The body is an eco-system. I visualize it as the Great Barrier Reef, with all kinds of species crawling about and living in nooks and crannies.

 pic by Vincenzo Piazza

There’s all kinds of bacteria and virusses living about our bodies. The imune system picks out the obvious offenders but it’s still pretty much a Wild West scenario where bad boys run and hide and the killer T cells hunt them down. Remember that awesome little movie of that white bloodcell gunning for a lone bacterium?
That’s how they get them, one at the time.

Unless there’s a full invasion getting on, then the whole body response is needed and the place is set afire (fever) to exphixiate the culprits. With considerable damage to the furnishings but hey, the goal justifies the means.

Here now are 3 theories of ME/CFS building upon this image:

  1. infection makes it literally impossible for the ecosystem to function normally. This is every infectious illness you can think of. It hinders bodily processes. Solution = eradicate the infection.
  2. infection induces the body wide Sickness Behaviour Response not because it’s a body wide infection but because it bugs the very wiring that tells the brain to engage in the body wide response. This would probably be the Nervus Vagus, its cells infected by a particular invader and thus thinking the whole body is under attack. Solution = get rid of bugs OR block this signalling to the brain
  3. this constant battling against invaders tires and strains the system so much that the very stress of the situation hinders its function overall. Since the ecosystem cannot be rid of its occupants a solution could be to teach the system to learn to live with it without assigning stress to it. Probably on a less intense level of life then that’s advertised. Solution: stress management aimed at the CNS and its brain components in particular.

It’s also possible that infection occurs in a particular part of the body that induces the very symptoms of ME/CFS. One such part are the endothelial cells that line every blood vessel in the body.


I’ve lost my train of thought. grrr

here’s the research paper on infection of the Nervus Vagus in relation to ME/CFS: http://www.pdf-archive.com/2013/06/23/vanelzakker-vnih-cfs-in-press/vanelzakker-vnih-cfs-in-press.pdf

here’s the post on infection of the endothelial cells: http://forums.phoenixrising.me/index.php?threads/what-is-the-mechanism-of-fatigue.38556/#post-616737


 pic by Mark Morcom


Don’t eat much.

  1. I preserve so much energy when I eat sensible (small portions of dense nutrient foods such as just 2 egg yokes for breakfast).
  2. Survivor Man Les Strous doesn’t find a whole lot to eat when he’s out in the wild.
  3. it’s berry time around my cabin, nature is giving!
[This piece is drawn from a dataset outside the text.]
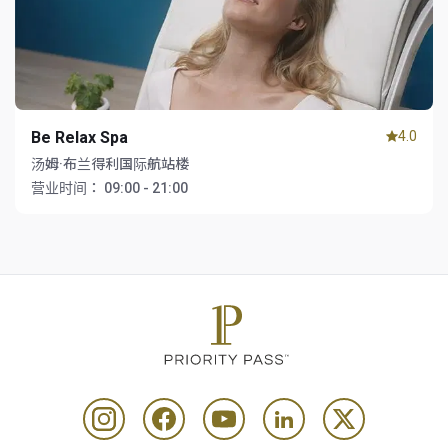
Be Relax Spa
4.0
汤姆·布兰得利国际航站楼
营业时间：
09:00 - 21:00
From this natural environment I get maybe 5 ripe berries a day… That’s not much.

1 + 2 + 3 = people were not made to eat all day every day. Certainly not in the portions we have at our disposal.

pic by Shannah Pace

Which is why:

4. sugar makes you fat and gives you diabetes. “Sugar” includes modern fruits, honey, wheat products, fruit juice and milk. Any amount over what you can balance on one finger will spike your blood sugar.
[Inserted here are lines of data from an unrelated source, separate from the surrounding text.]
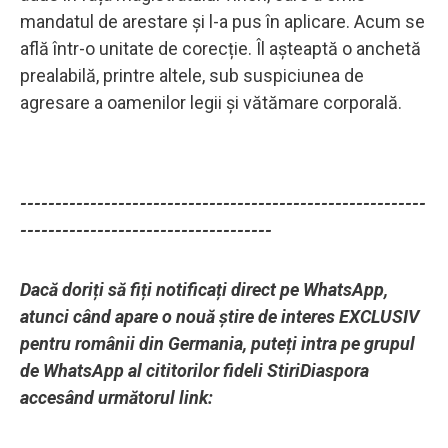
mandatul de arestare și l-a pus în aplicare. Acum se
află într-o unitate de corecție. Îl așteaptă o anchetă
prealabilă, printre altele, sub suspiciunea de
agresare a oamenilor legii și vătămare corporală.
----------------------------------------------------------
------------------------------------
Dacă doriți să fiți notificați direct pe WhatsApp,
atunci când apare o nouă știre de interes EXCLUSIV
pentru românii din Germania, puteți intra pe grupul
de WhatsApp al cititorilor fideli StiriDiaspora
accesând următorul link:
5. when you eat more than the size of your fist (or even half that) you’ll keep wanting more. You’ve activated your insuline system. This is a biological system that’s very hard to counter with sheer willpower.
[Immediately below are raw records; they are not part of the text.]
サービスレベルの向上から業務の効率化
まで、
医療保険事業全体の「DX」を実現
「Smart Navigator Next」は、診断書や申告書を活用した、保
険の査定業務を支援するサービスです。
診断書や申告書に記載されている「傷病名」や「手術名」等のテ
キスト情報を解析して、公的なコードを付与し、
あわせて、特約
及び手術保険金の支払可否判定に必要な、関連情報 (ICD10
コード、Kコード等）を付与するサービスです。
The solution is to eat small portions of dense foods. Never raise blood sugar. Never go hungry.

I imagine a hunter gatherer’s daily collection: 5 berries and a small rodent.
pic by KateKrav

What will he do all day once he’s fed?
Sit around. Enjoying the view. Relaxing. Sleeping. Socializing. Thinking things.
Pretty much what the cat does, except for the thinking.

Can it be that we’re meant to do just that? That our bodies were made for searching food and, once found, to relax? To enjoy our brain a bit but not to the extent we pummel it today, with news and coffee and career schemes and games.

It certainly feels like my body was designed for having a little food and having a little lie in.
The problem is: what to occupy the mind with?

(I suspect we have drifted away from the original use in this also. We are addicted to the mental pummeling just like we are addicted to sugar and lots of food.)